Your example doesn’t show a special need to make an exception of it because it could be used with any other modifier.

“Watch out! That light will completely blind you!”
"AAAAGH!! I assumed you meant that it would only partially blind me and were being hyperbolic! Curse my inability to be aware of the context and tone of a phrase!

“That light will surely blind you!”
“Gasp! I thought you meant that it was only a probability! Now I’m blind!”

"That light is blinding!!
“Nooo! Why didn’t you warn me? Why didn’t you say that the light would literally blind me in the literal sense, like I obviously needed? For some reason?”

So again, I still don’t see what makes ‘literal’ such a big exception.

Prescriptivist doesn’t mean “never uses metaphors.” Prescriptivist means that you believe that there are a set of rules that language must conform to in order to be “correct.” By contrast, descriptivists believe that rules are defined by usage. Descriptivists look at how people are using language, and try to figure out rules that that describe what they’re observing. Prescriptivists decide on a set of rules beforehand, and then dismiss any usage that doesn’t conform to their rule set.

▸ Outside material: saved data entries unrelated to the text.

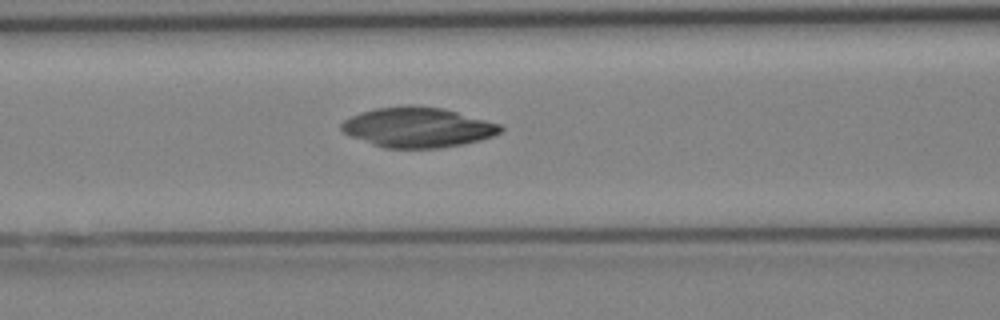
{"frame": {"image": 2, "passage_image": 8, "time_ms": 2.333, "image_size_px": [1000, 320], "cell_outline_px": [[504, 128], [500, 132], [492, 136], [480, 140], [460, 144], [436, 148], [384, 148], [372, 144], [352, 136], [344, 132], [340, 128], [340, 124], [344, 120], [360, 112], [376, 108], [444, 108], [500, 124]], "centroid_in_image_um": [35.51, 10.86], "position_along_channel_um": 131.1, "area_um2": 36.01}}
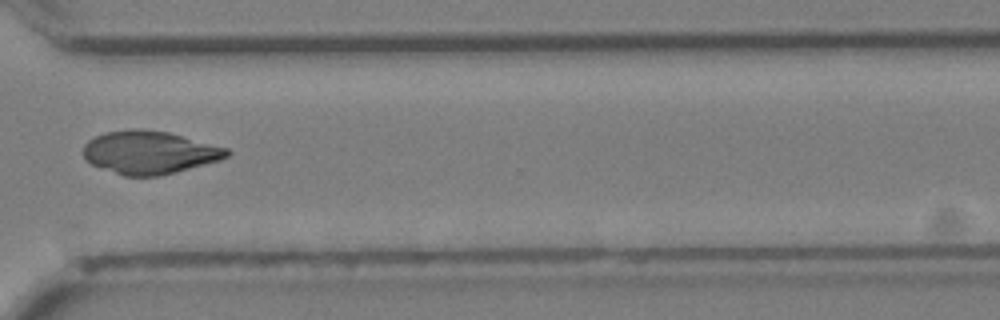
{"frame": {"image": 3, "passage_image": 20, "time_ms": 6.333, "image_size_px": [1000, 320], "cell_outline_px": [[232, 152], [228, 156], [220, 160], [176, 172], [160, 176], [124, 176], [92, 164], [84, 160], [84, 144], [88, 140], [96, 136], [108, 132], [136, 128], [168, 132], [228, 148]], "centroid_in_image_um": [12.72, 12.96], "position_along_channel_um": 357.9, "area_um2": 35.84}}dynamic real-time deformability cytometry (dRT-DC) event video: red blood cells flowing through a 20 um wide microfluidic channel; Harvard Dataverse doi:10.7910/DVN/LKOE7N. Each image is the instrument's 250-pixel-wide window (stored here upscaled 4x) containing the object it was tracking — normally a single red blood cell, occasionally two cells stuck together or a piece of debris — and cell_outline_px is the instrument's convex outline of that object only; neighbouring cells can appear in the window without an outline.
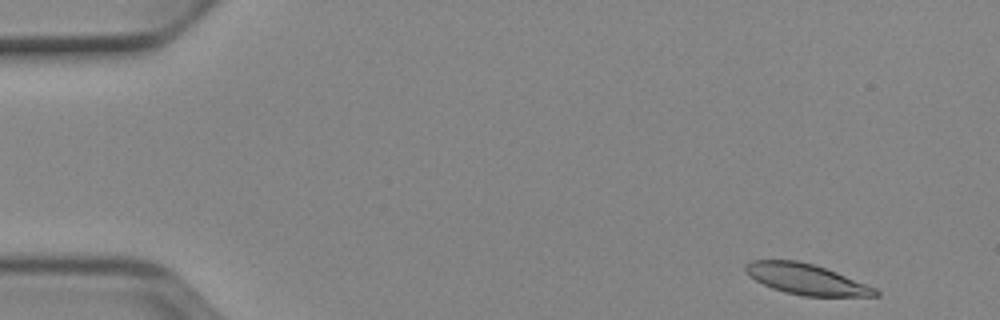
{"species": "Egyptian fruit bat (a non-hibernating species)", "species_latin": "Rousettus aegyptiacus", "temperature_condition": "cold", "stored_images_in_passage": 50, "camera_frame_rate_fps": 3000, "um_per_image_px": 0.085, "animal": {"sex": "female"}, "frame": {"image": 1, "passage_image": 2, "time_ms": 0.333, "image_size_px": [1000, 320], "cell_outline_px": [[880, 296], [804, 296], [784, 292], [772, 288], [748, 276], [744, 272], [744, 264], [752, 260], [796, 260], [812, 264], [836, 272], [876, 288], [880, 292]], "centroid_in_image_um": [68.5, 23.73], "position_along_channel_um": 16.5, "area_um2": 23.12}}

When you get right down to it, the distinction between the two groups is very much like the distinction between creationists and evolutionary biologists.

Hey, don’t underestimate the persistent threat we all face every day of rutting gorillas.

Ugh, this is the culture you see in most every Reddit post.
To that I say:
“Profanity is the effort of a feeble brain to express itself forcibly.”
― Spencer W. Kimball

Didn’t Bill Cosby go on a rant about Eddit Murphy’s cussing (or Richard Pryor)? Then he later went on rant about Jon Stewart’s cussing. As much as he’s fallen from grace now, I can’t help but agree with him in this case. If you have to throw the word “fucking” in there to accentuate your point, then maybe it’s not that great of a point.